◆ INSTRUCTIONS TO FOLLOW
Reproduce each of the rows below verbatim, preserving every line in its original order.

— Start of ENTRIES PROVIDED —

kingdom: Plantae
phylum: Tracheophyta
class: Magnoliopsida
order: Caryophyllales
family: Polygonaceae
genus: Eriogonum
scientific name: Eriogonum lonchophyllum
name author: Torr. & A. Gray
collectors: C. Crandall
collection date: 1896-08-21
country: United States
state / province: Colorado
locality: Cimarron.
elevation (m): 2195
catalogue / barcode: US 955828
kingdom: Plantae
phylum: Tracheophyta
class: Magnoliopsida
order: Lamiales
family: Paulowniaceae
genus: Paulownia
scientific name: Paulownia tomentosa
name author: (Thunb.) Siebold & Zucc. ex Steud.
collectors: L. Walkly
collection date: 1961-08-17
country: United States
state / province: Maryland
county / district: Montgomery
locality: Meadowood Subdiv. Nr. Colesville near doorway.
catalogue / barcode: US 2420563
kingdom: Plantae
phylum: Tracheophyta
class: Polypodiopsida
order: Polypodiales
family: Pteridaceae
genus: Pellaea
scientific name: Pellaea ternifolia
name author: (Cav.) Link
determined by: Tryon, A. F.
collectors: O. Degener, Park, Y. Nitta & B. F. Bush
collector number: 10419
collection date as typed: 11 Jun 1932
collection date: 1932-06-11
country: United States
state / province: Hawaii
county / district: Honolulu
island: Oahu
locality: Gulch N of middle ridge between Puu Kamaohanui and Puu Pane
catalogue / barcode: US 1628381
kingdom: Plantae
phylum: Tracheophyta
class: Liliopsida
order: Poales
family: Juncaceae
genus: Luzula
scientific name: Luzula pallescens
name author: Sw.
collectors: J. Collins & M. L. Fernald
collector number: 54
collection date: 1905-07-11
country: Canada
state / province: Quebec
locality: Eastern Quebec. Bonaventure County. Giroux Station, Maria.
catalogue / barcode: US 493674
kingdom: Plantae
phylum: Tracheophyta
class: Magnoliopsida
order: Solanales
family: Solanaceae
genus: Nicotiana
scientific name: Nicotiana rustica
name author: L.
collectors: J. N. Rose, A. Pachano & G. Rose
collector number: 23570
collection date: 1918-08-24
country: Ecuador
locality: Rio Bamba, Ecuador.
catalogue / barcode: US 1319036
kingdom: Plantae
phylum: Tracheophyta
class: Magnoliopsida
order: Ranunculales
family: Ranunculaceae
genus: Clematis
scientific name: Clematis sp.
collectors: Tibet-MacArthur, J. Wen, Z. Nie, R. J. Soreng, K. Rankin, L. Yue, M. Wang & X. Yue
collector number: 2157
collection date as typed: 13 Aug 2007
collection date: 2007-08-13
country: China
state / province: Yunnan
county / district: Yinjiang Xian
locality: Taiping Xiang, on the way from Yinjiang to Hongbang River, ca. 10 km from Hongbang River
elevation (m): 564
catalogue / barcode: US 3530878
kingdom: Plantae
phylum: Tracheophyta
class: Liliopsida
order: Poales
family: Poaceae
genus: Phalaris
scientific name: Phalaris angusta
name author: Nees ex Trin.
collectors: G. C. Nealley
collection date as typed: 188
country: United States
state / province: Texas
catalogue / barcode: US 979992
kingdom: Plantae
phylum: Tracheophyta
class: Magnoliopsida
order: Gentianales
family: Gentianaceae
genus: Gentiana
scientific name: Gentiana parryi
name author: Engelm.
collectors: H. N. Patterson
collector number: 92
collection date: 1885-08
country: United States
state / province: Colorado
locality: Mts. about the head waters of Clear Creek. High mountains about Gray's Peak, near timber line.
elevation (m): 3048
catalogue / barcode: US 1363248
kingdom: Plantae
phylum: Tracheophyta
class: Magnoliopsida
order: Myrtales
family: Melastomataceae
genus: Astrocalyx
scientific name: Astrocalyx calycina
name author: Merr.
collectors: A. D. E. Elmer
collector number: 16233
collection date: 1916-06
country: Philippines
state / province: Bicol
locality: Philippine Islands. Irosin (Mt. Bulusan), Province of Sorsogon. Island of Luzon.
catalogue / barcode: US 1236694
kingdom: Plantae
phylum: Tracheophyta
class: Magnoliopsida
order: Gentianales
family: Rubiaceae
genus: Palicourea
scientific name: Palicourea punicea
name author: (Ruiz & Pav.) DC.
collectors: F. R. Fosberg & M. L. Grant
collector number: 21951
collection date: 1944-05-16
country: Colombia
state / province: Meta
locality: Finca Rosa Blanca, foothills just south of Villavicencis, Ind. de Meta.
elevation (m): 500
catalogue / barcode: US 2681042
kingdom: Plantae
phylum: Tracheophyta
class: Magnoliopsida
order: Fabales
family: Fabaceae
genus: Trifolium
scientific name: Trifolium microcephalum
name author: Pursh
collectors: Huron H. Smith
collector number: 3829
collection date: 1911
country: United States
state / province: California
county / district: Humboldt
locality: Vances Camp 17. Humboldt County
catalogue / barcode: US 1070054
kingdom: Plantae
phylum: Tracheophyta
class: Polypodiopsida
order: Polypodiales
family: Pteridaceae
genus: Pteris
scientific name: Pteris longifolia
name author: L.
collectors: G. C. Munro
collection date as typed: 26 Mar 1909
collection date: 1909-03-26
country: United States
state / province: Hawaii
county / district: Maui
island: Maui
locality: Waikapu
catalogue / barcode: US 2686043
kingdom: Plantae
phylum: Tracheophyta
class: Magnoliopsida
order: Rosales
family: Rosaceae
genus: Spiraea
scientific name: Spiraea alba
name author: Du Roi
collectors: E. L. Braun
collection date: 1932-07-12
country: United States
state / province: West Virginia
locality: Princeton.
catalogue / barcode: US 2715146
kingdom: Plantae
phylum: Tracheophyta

— End of ENTRIES PROVIDED —

◆ CORRECT ANSWER
kingdom: Plantae
phylum: Tracheophyta
class: Magnoliopsida
order: Caryophyllales
family: Polygonaceae
genus: Eriogonum
scientific name: Eriogonum lonchophyllum
name author: Torr. & A. Gray
collectors: C. Crandall
collection date: 1896-08-21
country: United States
state / province: Colorado
locality: Cimarron.
elevation (m): 2195
catalogue / barcode: US 955828
kingdom: Plantae
phylum: Tracheophyta
class: Magnoliopsida
order: Lamiales
family: Paulowniaceae
genus: Paulownia
scientific name: Paulownia tomentosa
name author: (Thunb.) Siebold & Zucc. ex Steud.
collectors: L. Walkly
collection date: 1961-08-17
country: United States
state / province: Maryland
county / district: Montgomery
locality: Meadowood Subdiv. Nr. Colesville near doorway.
catalogue / barcode: US 2420563
kingdom: Plantae
phylum: Tracheophyta
class: Polypodiopsida
order: Polypodiales
family: Pteridaceae
genus: Pellaea
scientific name: Pellaea ternifolia
name author: (Cav.) Link
determined by: Tryon, A. F.
collectors: O. Degener, Park, Y. Nitta & B. F. Bush
collector number: 10419
collection date as typed: 11 Jun 1932
collection date: 1932-06-11
country: United States
state / province: Hawaii
county / district: Honolulu
island: Oahu
locality: Gulch N of middle ridge between Puu Kamaohanui and Puu Pane
catalogue / barcode: US 1628381
kingdom: Plantae
phylum: Tracheophyta
class: Liliopsida
order: Poales
family: Juncaceae
genus: Luzula
scientific name: Luzula pallescens
name author: Sw.
collectors: J. Collins & M. L. Fernald
collector number: 54
collection date: 1905-07-11
country: Canada
state / province: Quebec
locality: Eastern Quebec. Bonaventure County. Giroux Station, Maria.
catalogue / barcode: US 493674
kingdom: Plantae
phylum: Tracheophyta
class: Magnoliopsida
order: Solanales
family: Solanaceae
genus: Nicotiana
scientific name: Nicotiana rustica
name author: L.
collectors: J. N. Rose, A. Pachano & G. Rose
collector number: 23570
collection date: 1918-08-24
country: Ecuador
locality: Rio Bamba, Ecuador.
catalogue / barcode: US 1319036
kingdom: Plantae
phylum: Tracheophyta
class: Magnoliopsida
order: Ranunculales
family: Ranunculaceae
genus: Clematis
scientific name: Clematis sp.
collectors: Tibet-MacArthur, J. Wen, Z. Nie, R. J. Soreng, K. Rankin, L. Yue, M. Wang & X. Yue
collector number: 2157
collection date as typed: 13 Aug 2007
collection date: 2007-08-13
country: China
state / province: Yunnan
county / district: Yinjiang Xian
locality: Taiping Xiang, on the way from Yinjiang to Hongbang River, ca. 10 km from Hongbang River
elevation (m): 564
catalogue / barcode: US 3530878
kingdom: Plantae
phylum: Tracheophyta
class: Liliopsida
order: Poales
family: Poaceae
genus: Phalaris
scientific name: Phalaris angusta
name author: Nees ex Trin.
collectors: G. C. Nealley
collection date as typed: 188
country: United States
state / province: Texas
catalogue / barcode: US 979992
kingdom: Plantae
phylum: Tracheophyta
class: Magnoliopsida
order: Gentianales
family: Gentianaceae
genus: Gentiana
scientific name: Gentiana parryi
name author: Engelm.
collectors: H. N. Patterson
collector number: 92
collection date: 1885-08
country: United States
state / province: Colorado
locality: Mts. about the head waters of Clear Creek. High mountains about Gray's Peak, near timber line.
elevation (m): 3048
catalogue / barcode: US 1363248
kingdom: Plantae
phylum: Tracheophyta
class: Magnoliopsida
order: Myrtales
family: Melastomataceae
genus: Astrocalyx
scientific name: Astrocalyx calycina
name author: Merr.
collectors: A. D. E. Elmer
collector number: 16233
collection date: 1916-06
country: Philippines
state / province: Bicol
locality: Philippine Islands. Irosin (Mt. Bulusan), Province of Sorsogon. Island of Luzon.
catalogue / barcode: US 1236694
kingdom: Plantae
phylum: Tracheophyta
class: Magnoliopsida
order: Gentianales
family: Rubiaceae
genus: Palicourea
scientific name: Palicourea punicea
name author: (Ruiz & Pav.) DC.
collectors: F. R. Fosberg & M. L. Grant
collector number: 21951
collection date: 1944-05-16
country: Colombia
state / province: Meta
locality: Finca Rosa Blanca, foothills just south of Villavicencis, Ind. de Meta.
elevation (m): 500
catalogue / barcode: US 2681042
kingdom: Plantae
phylum: Tracheophyta
class: Magnoliopsida
order: Fabales
family: Fabaceae
genus: Trifolium
scientific name: Trifolium microcephalum
name author: Pursh
collectors: Huron H. Smith
collector number: 3829
collection date: 1911
country: United States
state / province: California
county / district: Humboldt
locality: Vances Camp 17. Humboldt County
catalogue / barcode: US 1070054
kingdom: Plantae
phylum: Tracheophyta
class: Polypodiopsida
order: Polypodiales
family: Pteridaceae
genus: Pteris
scientific name: Pteris longifolia
name author: L.
collectors: G. C. Munro
collection date as typed: 26 Mar 1909
collection date: 1909-03-26
country: United States
state / province: Hawaii
county / district: Maui
island: Maui
locality: Waikapu
catalogue / barcode: US 2686043
kingdom: Plantae
phylum: Tracheophyta
class: Magnoliopsida
order: Rosales
family: Rosaceae
genus: Spiraea
scientific name: Spiraea alba
name author: Du Roi
collectors: E. L. Braun
collection date: 1932-07-12
country: United States
state / province: West Virginia
locality: Princeton.
catalogue / barcode: US 2715146
kingdom: Plantae
phylum: Tracheophyta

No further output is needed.